BI Industry Shines Despite Vendor Consolidation, Economic Woes

In spite of consolidation and a weaker U.S. economy, the BI industry increased at near-breakneck speed, growing 13 percent in the last year.

If you thought last year, when the three biggest publicly-traded business intelligence (BI) stalwarts were acquired in less than 10 months, you'd see havoc in an already iffy BI industry outlook, you'd be wrong. Dead wrong.

True, former BI high-flyers Hyperion Solutions Corp., Business Objects SA, and Cognos Inc. were acquired by Oracle Corp., SAP AG, and IBM Corp. respectively, and a worsening economic outlook (complicated by a deepening sub-prime mortgage crisis) did result in slower-than-expected IT spending.

Even so, all was well in the bustling (indeed, bristling) BI segment.

A year's worth of unprecedented consolidation did nothing to dim BI industry hopes, according to market watcher Gartner Inc. For the year, Gartner says, the BI industry grew at a healthy (indeed, at a near-breakneck) clip, growing 13 percent.
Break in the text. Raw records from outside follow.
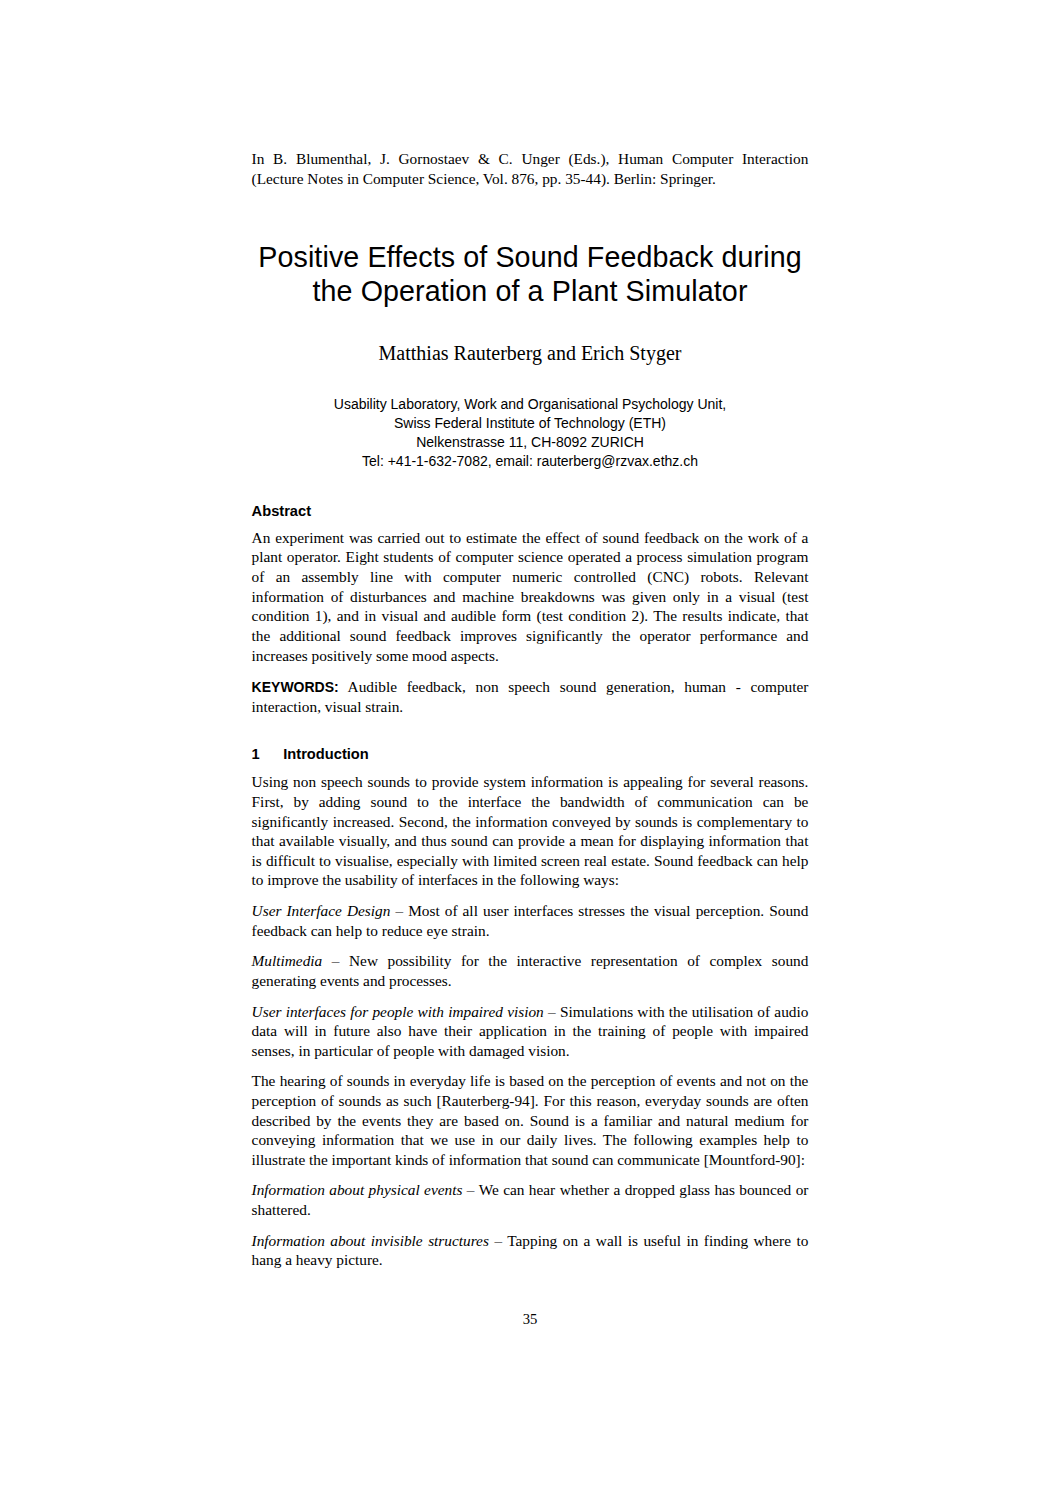In B. Blumenthal, J. Gornostaev & C. Unger (Eds.), Human Computer Interaction (Lecture Notes in Computer Science, Vol. 876, pp. 35-44). Berlin: Springer.
Positive Effects of Sound Feedback during
the Operation of a Plant Simulator
Matthias Rauterberg and Erich Styger
Usability Laboratory, Work and Organisational Psychology Unit,
Swiss Federal Institute of Technology (ETH)
Nelkenstrasse 11, CH-8092 ZURICH
Tel: +41-1-632-7082, email: rauterberg@rzvax.ethz.ch
Abstract
An experiment was carried out to estimate the effect of sound feedback on the work of a plant operator. Eight students of computer science operated a process simulation program of an assembly line with computer numeric controlled (CNC) robots. Relevant information of disturbances and machine breakdowns was given only in a visual (test condition 1), and in visual and audible form (test condition 2). The results indicate, that the additional sound feedback improves significantly the operator performance and increases positively some mood aspects.
KEYWORDS: Audible feedback, non speech sound generation, human - computer interaction, visual strain.
1 Introduction
Using non speech sounds to provide system information is appealing for several reasons. First, by adding sound to the interface the bandwidth of communication can be significantly increased. Second, the information conveyed by sounds is complementary to that available visually, and thus sound can provide a mean for displaying information that is difficult to visualise, especially with limited screen real estate. Sound feedback can help to improve the usability of interfaces in the following ways:
User Interface Design – Most of all user interfaces stresses the visual perception. Sound feedback can help to reduce eye strain.
Multimedia – New possibility for the interactive representation of complex sound generating events and processes.
User interfaces for people with impaired vision – Simulations with the utilisation of audio data will in future also have their application in the training of people with impaired senses, in particular of people with damaged vision.
The hearing of sounds in everyday life is based on the perception of events and not on the perception of sounds as such [Rauterberg-94]. For this reason, everyday sounds are often described by the events they are based on. Sound is a familiar and natural medium for conveying information that we use in our daily lives. The following examples help to illustrate the important kinds of information that sound can communicate [Mountford-90]:
Information about physical events – We can hear whether a dropped glass has bounced or shattered.
Information about invisible structures – Tapping on a wall is useful in finding where to hang a heavy picture.
35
Gartner cites a few caveats, of course -- starting with the weakened value of the U.S. dollar, which makes U.S. software less expensive overseas (boosting unit shipments and revenues) and, simultaneously, drives up the cost of software stateside (boosting revenues). All things considered, the industry seer concludes, last year's performance seems indicative of a robust industry.
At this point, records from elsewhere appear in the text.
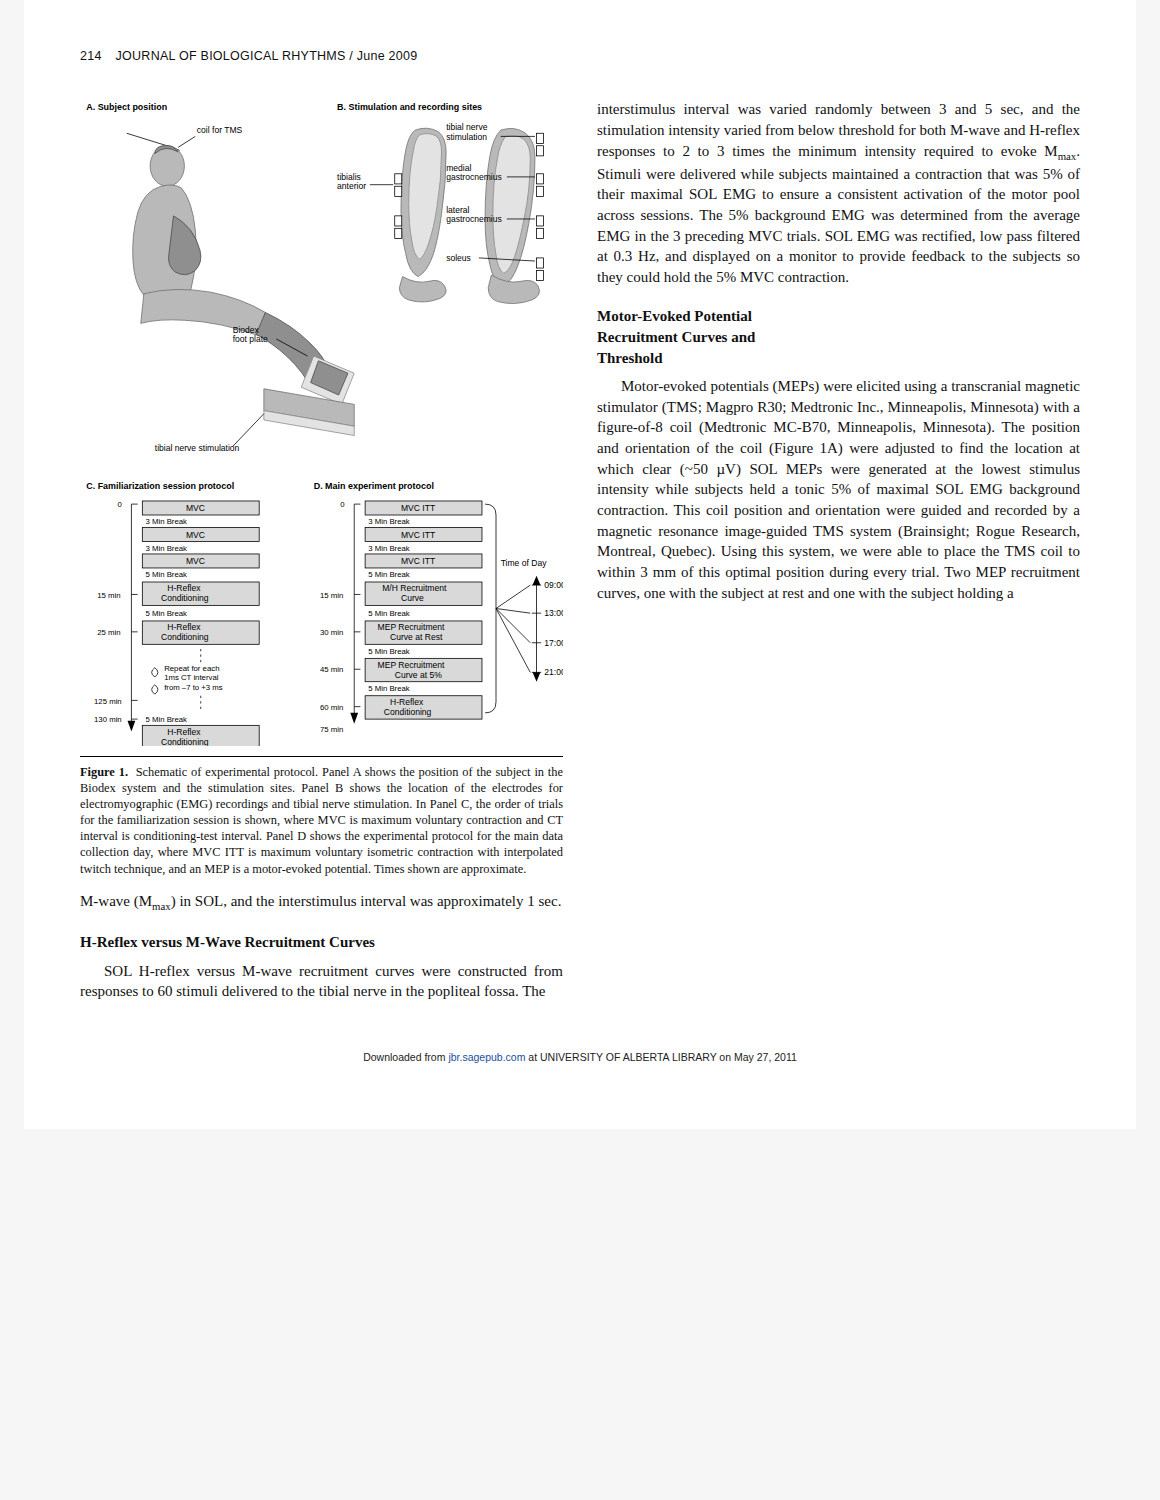214 JOURNAL OF BIOLOGICAL RHYTHMS / June 2009
A. Subject position coil for TMS Biodex foot plate tibial nerve stimulation B. Stimulation and recording sites tibialis anterior tibial nerve stimulation medial gastrocnemius lateral gastrocnemius soleus C. Familiarization session protocol 0 15 min 25 min 125 min 130 min MVC 3 Min Break MVC 3 Min Break MVC 5 Min Break H-Reflex Conditioning 5 Min Break H-Reflex Conditioning Repeat for each 1ms CT interval from –7 to +3 ms 5 Min Break H-Reflex Conditioning D. Main experiment protocol 0 15 min 30 min 45 min 60 min 75 min MVC ITT 3 Min Break MVC ITT 3 Min Break MVC ITT 5 Min Break M/H Recruitment Curve 5 Min Break MEP Recruitment Curve at Rest 5 Min Break MEP Recruitment Curve at 5% 5 Min Break H-Reflex Conditioning Time of Day 09:00 13:00 17:00 21:00
Figure 1. Schematic of experimental protocol. Panel A shows the position of the subject in the Biodex system and the stimulation sites. Panel B shows the location of the electrodes for electromyographic (EMG) recordings and tibial nerve stimulation. In Panel C, the order of trials for the familiarization session is shown, where MVC is maximum voluntary contraction and CT interval is conditioning-test interval. Panel D shows the experimental protocol for the main data collection day, where MVC ITT is maximum voluntary isometric contraction with interpolated twitch technique, and an MEP is a motor-evoked potential. Times shown are approximate.
M-wave (Mmax) in SOL, and the interstimulus interval was approximately 1 sec.
H-Reflex versus M-Wave Recruitment Curves
SOL H-reflex versus M-wave recruitment curves were constructed from responses to 60 stimuli delivered to the tibial nerve in the popliteal fossa. The
interstimulus interval was varied randomly between 3 and 5 sec, and the stimulation intensity varied from below threshold for both M-wave and H-reflex responses to 2 to 3 times the minimum intensity required to evoke Mmax. Stimuli were delivered while subjects maintained a contraction that was 5% of their maximal SOL EMG to ensure a consistent activation of the motor pool across sessions. The 5% background EMG was determined from the average EMG in the 3 preceding MVC trials. SOL EMG was rectified, low pass filtered at 0.3 Hz, and displayed on a monitor to provide feedback to the subjects so they could hold the 5% MVC contraction.
Motor-Evoked Potential
Recruitment Curves and
Threshold
Motor-evoked potentials (MEPs) were elicited using a transcranial magnetic stimulator (TMS; Magpro R30; Medtronic Inc., Minneapolis, Minnesota) with a figure-of-8 coil (Medtronic MC-B70, Minneapolis, Minnesota). The position and orientation of the coil (Figure 1A) were adjusted to find the location at which clear (~50 µV) SOL MEPs were generated at the lowest stimulus intensity while subjects held a tonic 5% of maximal SOL EMG background contraction. This coil position and orientation were guided and recorded by a magnetic resonance image-guided TMS system (Brainsight; Rogue Research, Montreal, Quebec). Using this system, we were able to place the TMS coil to within 3 mm of this optimal position during every trial. Two MEP recruitment curves, one with the subject at rest and one with the subject holding a
Downloaded from jbr.sagepub.com at UNIVERSITY OF ALBERTA LIBRARY on May 27, 2011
Robust, yes -- and remarkably streamlined as well. According to Gartner's analysis, a Gang of Four -- namely, IBM, Oracle, SAP, and Microsoft Corp. (the only one of the three that didn't have big-budget BI acquisition last year) -- controls slightly less than 60 percent of the overall BI market.
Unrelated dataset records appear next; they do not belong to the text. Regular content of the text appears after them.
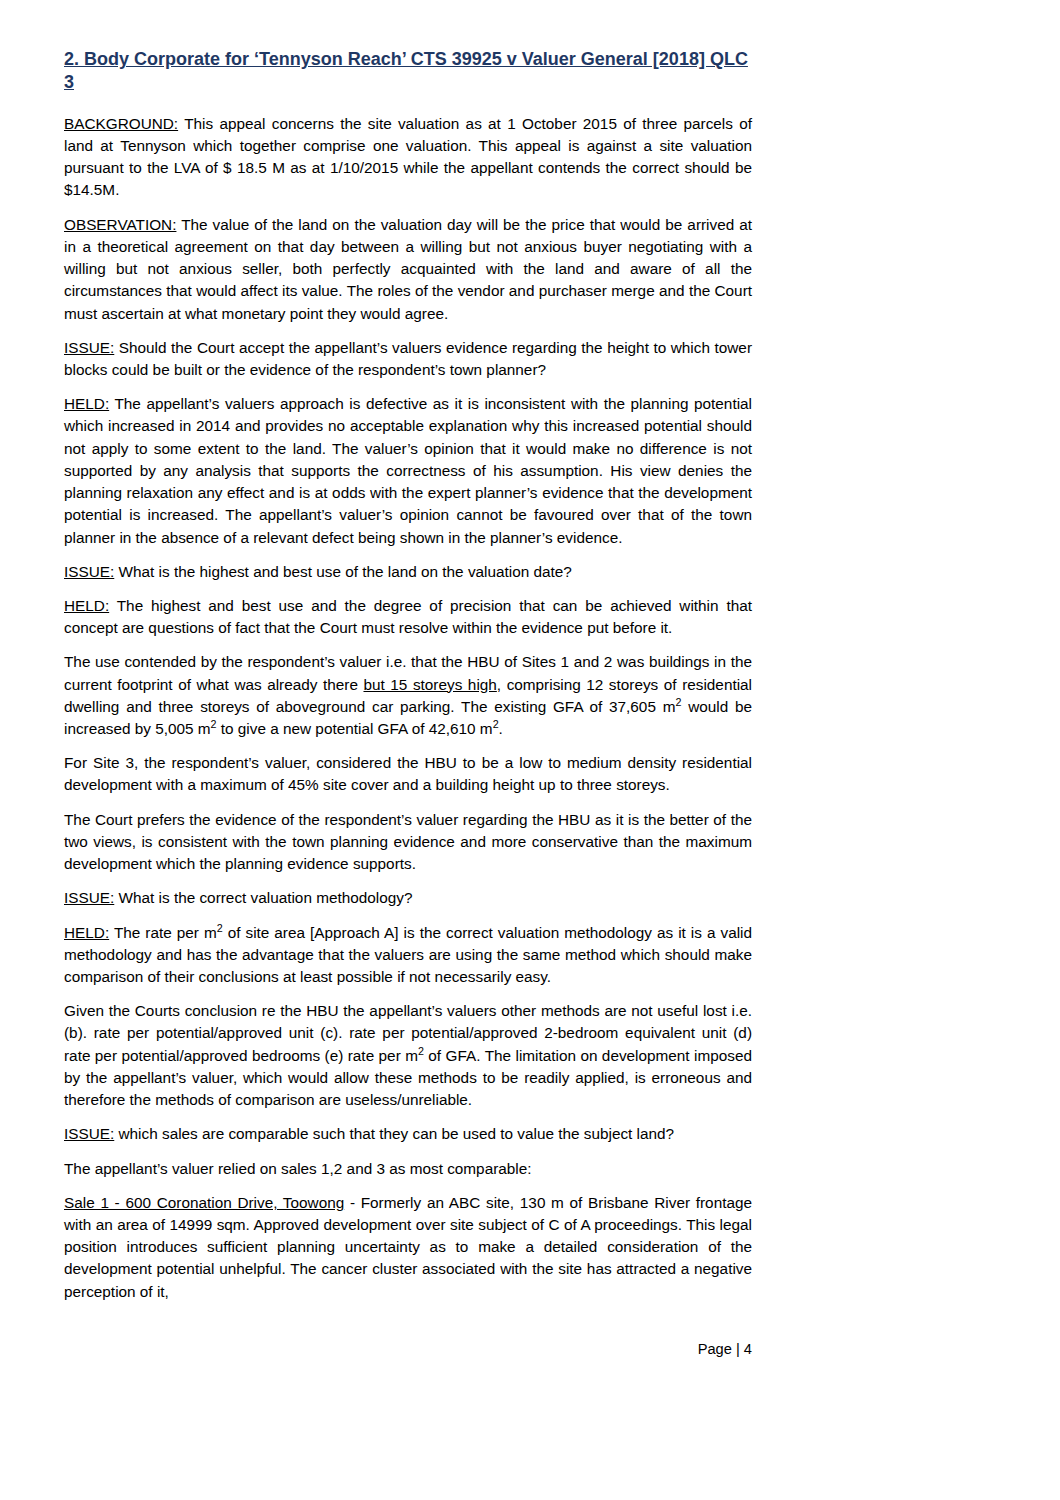2. Body Corporate for ‘Tennyson Reach’ CTS 39925 v Valuer General [2018] QLC 3
BACKGROUND: This appeal concerns the site valuation as at 1 October 2015 of three parcels of land at Tennyson which together comprise one valuation. This appeal is against a site valuation pursuant to the LVA of $ 18.5 M as at 1/10/2015 while the appellant contends the correct should be $14.5M.
OBSERVATION: The value of the land on the valuation day will be the price that would be arrived at in a theoretical agreement on that day between a willing but not anxious buyer negotiating with a willing but not anxious seller, both perfectly acquainted with the land and aware of all the circumstances that would affect its value. The roles of the vendor and purchaser merge and the Court must ascertain at what monetary point they would agree.
ISSUE: Should the Court accept the appellant’s valuers evidence regarding the height to which tower blocks could be built or the evidence of the respondent’s town planner?
HELD: The appellant’s valuers approach is defective as it is inconsistent with the planning potential which increased in 2014 and provides no acceptable explanation why this increased potential should not apply to some extent to the land. The valuer’s opinion that it would make no difference is not supported by any analysis that supports the correctness of his assumption. His view denies the planning relaxation any effect and is at odds with the expert planner’s evidence that the development potential is increased. The appellant’s valuer’s opinion cannot be favoured over that of the town planner in the absence of a relevant defect being shown in the planner’s evidence.
ISSUE: What is the highest and best use of the land on the valuation date?
HELD: The highest and best use and the degree of precision that can be achieved within that concept are questions of fact that the Court must resolve within the evidence put before it.
The use contended by the respondent’s valuer i.e. that the HBU of Sites 1 and 2 was buildings in the current footprint of what was already there but 15 storeys high, comprising 12 storeys of residential dwelling and three storeys of aboveground car parking. The existing GFA of 37,605 m2 would be increased by 5,005 m2 to give a new potential GFA of 42,610 m2.
For Site 3, the respondent’s valuer, considered the HBU to be a low to medium density residential development with a maximum of 45% site cover and a building height up to three storeys.
The Court prefers the evidence of the respondent’s valuer regarding the HBU as it is the better of the two views, is consistent with the town planning evidence and more conservative than the maximum development which the planning evidence supports.
ISSUE: What is the correct valuation methodology?
HELD: The rate per m2 of site area [Approach A] is the correct valuation methodology as it is a valid methodology and has the advantage that the valuers are using the same method which should make comparison of their conclusions at least possible if not necessarily easy.
Given the Courts conclusion re the HBU the appellant’s valuers other methods are not useful lost i.e. (b). rate per potential/approved unit (c). rate per potential/approved 2-bedroom equivalent unit (d) rate per potential/approved bedrooms (e) rate per m2 of GFA. The limitation on development imposed by the appellant’s valuer, which would allow these methods to be readily applied, is erroneous and therefore the methods of comparison are useless/unreliable.
ISSUE: which sales are comparable such that they can be used to value the subject land?
The appellant’s valuer relied on sales 1,2 and 3 as most comparable:
Sale 1 - 600 Coronation Drive, Toowong - Formerly an ABC site, 130 m of Brisbane River frontage with an area of 14999 sqm. Approved development over site subject of C of A proceedings. This legal position introduces sufficient planning uncertainty as to make a detailed consideration of the development potential unhelpful. The cancer cluster associated with the site has attracted a negative perception of it,
Page | 4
Intriguingly, none of these vendors is a BI or performance management (PM) specialist -- although three of them (IBM, Microsoft, and Oracle) do develop market-leading relational databases, while the fourth (SAP) is one of the world's largest producers of enterprise software.

It's worth noting that SAP NetWeaver BI -- the former SAP Business Information Warehouse -- has an enormous presence in customer accounts (some 12,000 installations, according to SAP), making NetWeaver BI one of the industry's most pervasive products.

What's interesting, Gartner indicates, is that -- BI Gang of Four or no -- the BI space isn't really all that consolidated. To put it another way, even if IBM, Microsoft, Oracle, and SAP do garner two-thirds of BI industry revenues, there's still plenty of activity in the remaining quarter, thanks to a combination of start-ups and stalwarts that are agitating to keep things interesting.

"Taking all the consolidation into account, the large stack vendors Oracle, SAP, IBM and Microsoft have raised their market presence during the course of 2007 from just over one-fifth of the market to owning close to two-thirds by the end of the year," said Dan Sommer, senior research analyst at Gartner, in a statement. "That marks a pendulum shift from a market driven by best-of-breeds to one dominated by megavendors," Sommer continued. "However, many smaller independent BI vendors grew faster than the market, and we expect continued innovation and new vendors to enter the market."

Last year, Business Objects was number one in terms of overall BI platform revenue (controlling nearly 20 percent of the market entire), followed by an independent BI power, SAS Institute Inc., which controlled almost 15 percent of BI revenues. Call SAS an outlier: rounding out the top five were mega-vendors (or their stewards): the former Cognos (with nearly 14 percent of BI market share), Microsoft (with nearly 11 percent share) and Oracle (with 9.4 percent share).

With SAP's acquisition of Business Objects, Gartner notes, the combined entity now accounts for more than a quarter (26.3 percent) of global BI revenues. Adding IBM's BI tally to that of Cognos catapults the pair into what Gartner describes as a "virtual tie" -- with BI independent SAS -- for second place. Meanwhile, the combination of Oracle and Hyperion also shakes up the market, launching the database giant into a virtual tie with Microsoft for fourth place overall.

As expected, year-over-year growth hit a snag in North America, thanks largely to the plummeting value (and decreased stateside buying power) of the U.S. dollar. It was a double-digit slip: compared to 16 percent growth in 2006, BI industry growth last year clocked in at a disappointing 5 percent. Happily, a devalued dollar significantly boosted BI exports, resulting in "buoyant" spending outside of the U.S., according to Gartner.

The market-watcher projects more of the same in 2008 and beyond. "A weakening dollar and a slowing economy means vendors will have to get used to a much larger proportion of vendor revenue coming from outside of the United States," said Sommer.

International splurging on BI technology wasn't just a function of a devalued dollar, Gartner indicates. In fact, depressed markets (e.g., France and Germany) roared back to life in 2007, notching impressive growth -- even after taking currency fluctuations into account.

"BI spending in the emerging regions of the world continued to grow aggressively, but also countries in Western Europe, especially Germany and France, showed surprising growth when discounting currency fluctuations, after several years of morose spending," Sommer concludes.